Si l’on examine l’aspect éthique, rien de ce qu’est convenu d’un jugement moral ou immoral n’a de valeur absolue pour les adolescents et encore moins pour les adultes. Et pourtant ! Il est tout à fait possible qu’une partie d’entre eux (comme le montrent les compositions) considèrent comme un mal par exemple, l’activité de la cueillette, qu’eux-mêmes nomment « les dons de la forêt », d’où cette tendance à la « déviance », principalement chez les jeunes ayant terminé leur processus de scolarisation. En grand partie, la dégradation sanitaire que l’on observe chez les enfants-adolescents, peut être imputée aux difficultés qu’éprouvent les autorités à faire passer un message de prise de conscience : une éthique de la responsabilité dans les territoires contaminés. C’est dire qu’une éthique de la responsabilité est nécessaire pour vivre dans les territoires contaminés. Et cette éthique ne peut se construire que si l’on adhère à une pédagogie de la vie.

4. CONCLUSION

Ces résultats mettent en évidence les contradictions rencontrées par les responsables pédagogiques dans la mise en œuvre d’une scolarisation qui intègre le monde réel du risque de la contamination radiologique. Dans cette même perspective, on observe l’absence d’une prise de conscience, un rejet actif, voire la négation de normes de risque présumées trop contraignantes pour être acceptées… sans parler d’une réalité épidémiologique qui joue en faveur des incertitudes d’un monde vécu.
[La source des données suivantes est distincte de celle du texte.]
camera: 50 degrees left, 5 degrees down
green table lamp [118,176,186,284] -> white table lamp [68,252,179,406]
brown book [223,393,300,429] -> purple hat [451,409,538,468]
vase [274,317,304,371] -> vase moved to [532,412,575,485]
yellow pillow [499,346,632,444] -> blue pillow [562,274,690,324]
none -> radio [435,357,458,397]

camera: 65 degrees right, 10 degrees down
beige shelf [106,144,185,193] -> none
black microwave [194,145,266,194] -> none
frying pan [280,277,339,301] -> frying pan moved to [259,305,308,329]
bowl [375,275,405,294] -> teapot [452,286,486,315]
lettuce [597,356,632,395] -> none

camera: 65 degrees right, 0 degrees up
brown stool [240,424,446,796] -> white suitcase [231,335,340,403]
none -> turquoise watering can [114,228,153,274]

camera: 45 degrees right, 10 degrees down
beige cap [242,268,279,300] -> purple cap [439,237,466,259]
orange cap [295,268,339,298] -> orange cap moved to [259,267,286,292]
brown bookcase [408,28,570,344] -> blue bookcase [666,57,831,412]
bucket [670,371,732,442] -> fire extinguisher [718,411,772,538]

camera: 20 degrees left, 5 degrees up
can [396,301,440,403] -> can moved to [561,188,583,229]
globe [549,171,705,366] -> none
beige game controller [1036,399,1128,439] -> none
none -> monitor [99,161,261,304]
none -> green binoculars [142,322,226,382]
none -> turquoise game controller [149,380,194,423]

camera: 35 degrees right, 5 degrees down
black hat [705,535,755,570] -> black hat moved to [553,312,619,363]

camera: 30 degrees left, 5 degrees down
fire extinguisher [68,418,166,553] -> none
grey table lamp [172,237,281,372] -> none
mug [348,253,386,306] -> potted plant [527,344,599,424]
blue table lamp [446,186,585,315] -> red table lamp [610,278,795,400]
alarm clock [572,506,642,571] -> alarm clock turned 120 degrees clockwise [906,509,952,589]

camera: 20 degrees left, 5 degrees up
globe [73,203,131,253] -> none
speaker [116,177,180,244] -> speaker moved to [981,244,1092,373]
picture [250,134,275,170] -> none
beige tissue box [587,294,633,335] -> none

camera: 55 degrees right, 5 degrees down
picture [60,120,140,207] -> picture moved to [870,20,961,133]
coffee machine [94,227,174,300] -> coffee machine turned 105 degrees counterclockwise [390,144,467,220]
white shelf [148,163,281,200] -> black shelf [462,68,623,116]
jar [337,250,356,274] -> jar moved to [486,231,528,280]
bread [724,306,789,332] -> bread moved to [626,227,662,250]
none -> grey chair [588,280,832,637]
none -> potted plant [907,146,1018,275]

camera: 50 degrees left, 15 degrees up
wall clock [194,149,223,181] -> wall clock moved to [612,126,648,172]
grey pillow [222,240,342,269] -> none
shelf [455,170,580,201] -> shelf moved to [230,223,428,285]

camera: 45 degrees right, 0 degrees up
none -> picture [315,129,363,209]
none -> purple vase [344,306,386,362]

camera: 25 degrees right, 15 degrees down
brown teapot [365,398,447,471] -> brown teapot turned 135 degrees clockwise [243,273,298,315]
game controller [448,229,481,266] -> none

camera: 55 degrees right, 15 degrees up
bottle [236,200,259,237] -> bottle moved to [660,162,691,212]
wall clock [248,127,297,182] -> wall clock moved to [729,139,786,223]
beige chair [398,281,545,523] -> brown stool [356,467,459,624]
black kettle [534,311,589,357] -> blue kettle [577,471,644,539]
Ceci ouvre la voie à des interrogations. Peut-on, par un simple désir pédagogique, éveiller la conscience et la responsabilité des enfants-adolescents ? Est-il possible de construire des savoirs qui s’adaptent à l’environnement par une démarche comportementale du « moi », c’est-à-dire dans un monde perceptif dans lequel ces jeunes se trouvent et s’adaptent ? Il est plus que jamais nécessaire d’aider les enfants, les adolescents et les jeunes à se construire leur monde perceptif de la contamination, afin d’arriver à une meilleure perception du risque et/ou des dangers de ce dernier.

BIBLIOGRAPHIE

Alfredo PENA-VEGA et al. (sous la direction de Hériard-Dubreuil), Chernobyl Post-Accident Management, Health Physics Journal, 1999, 77(4), 361-372.

Olivier REBOUL, Qu’est-ce qu’apprendre ? Pour une philosophie de l’enseignement, Paris : P.U.F., 7e édition, 1997.